TASK GOAL => The answer should hold every line of the listing, unchanged and free of images.

DATA SEGMENT =>
Content starts

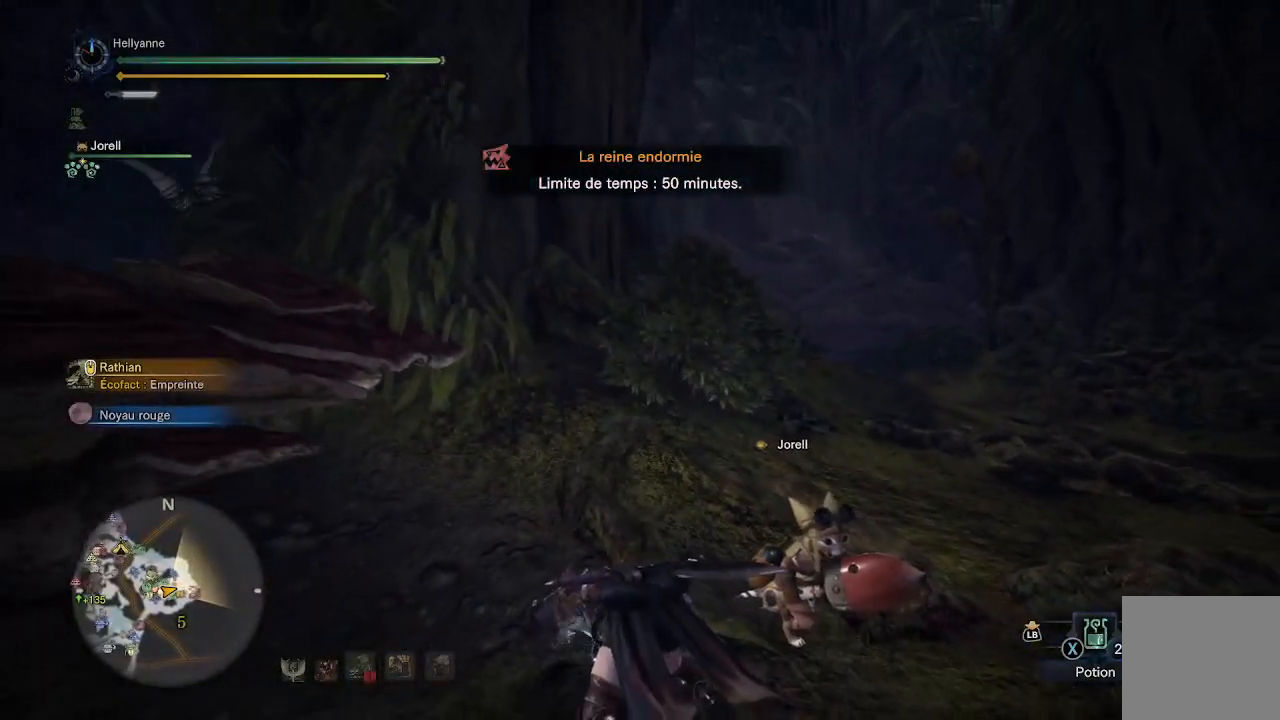
{"buttons": [], "left_stick": "center", "right_stick": "center", "events": [[200, "START", "down"], [383, "START", "up"]]}
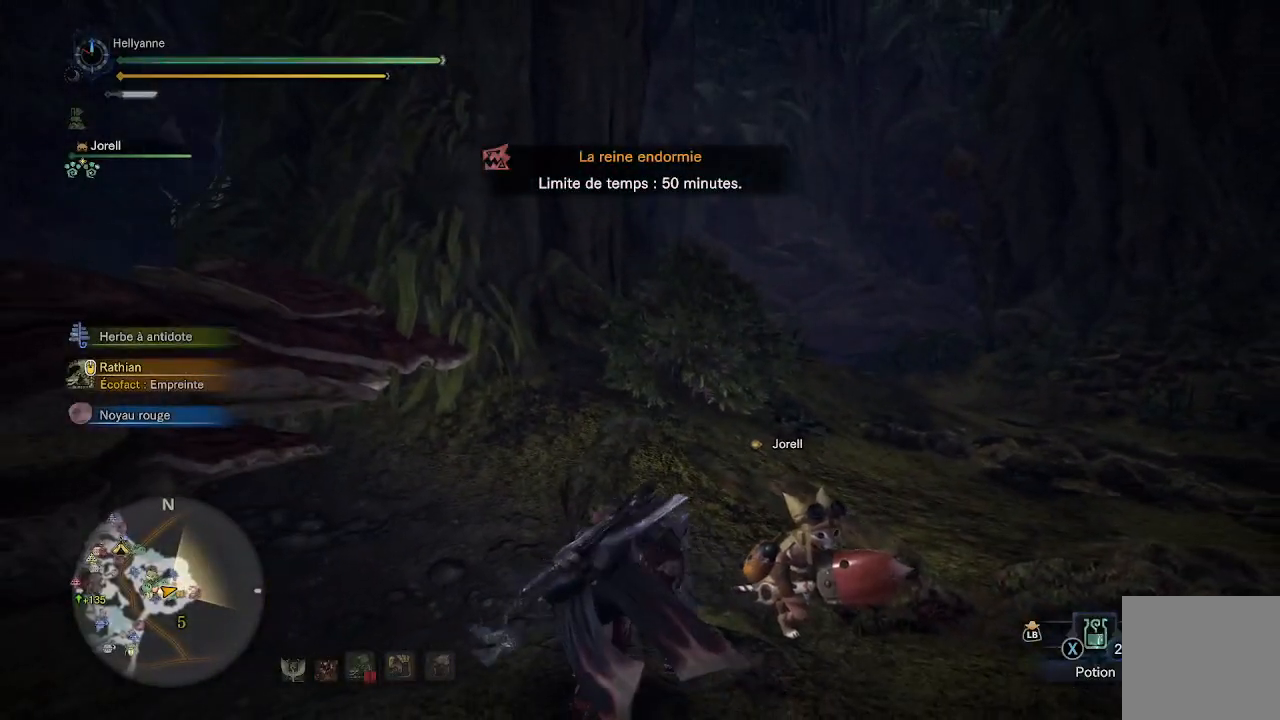
{"buttons": ["START"], "left_stick": "center", "right_stick": "center", "events": [[67, "START", "down"], [233, "START", "up"], [367, "START", "down"]]}
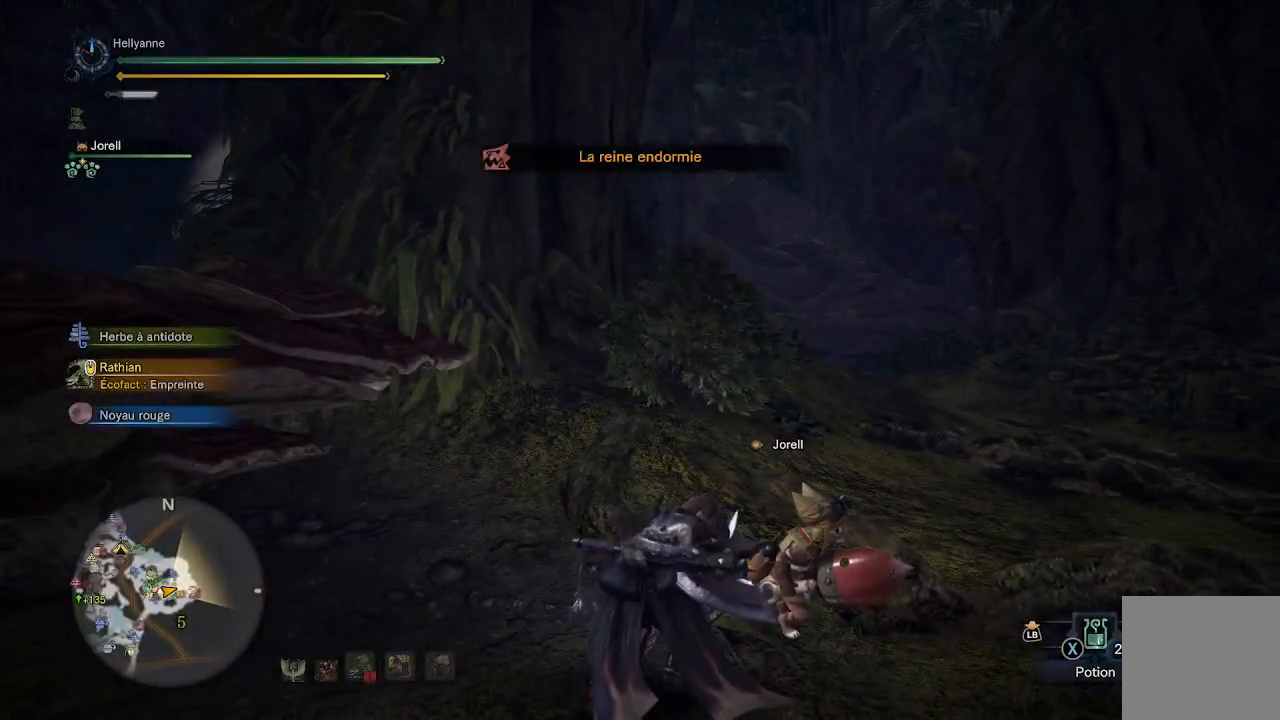
{"buttons": [], "left_stick": "center", "right_stick": "center", "events": [[17, "START", "up"], [150, "START", "down"], [300, "START", "up"], [400, "START", "down"], [467, "START", "up"]]}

Content ends

SOLUTION =>
{"buttons": [], "left_stick": "center", "right_stick": "center", "events": [[200, "START", "down"], [383, "START", "up"]]}
{"buttons": ["START"], "left_stick": "center", "right_stick": "center", "events": [[67, "START", "down"], [233, "START", "up"], [367, "START", "down"]]}
{"buttons": [], "left_stick": "center", "right_stick": "center", "events": [[17, "START", "up"], [150, "START", "down"], [300, "START", "up"], [400, "START", "down"], [467, "START", "up"]]}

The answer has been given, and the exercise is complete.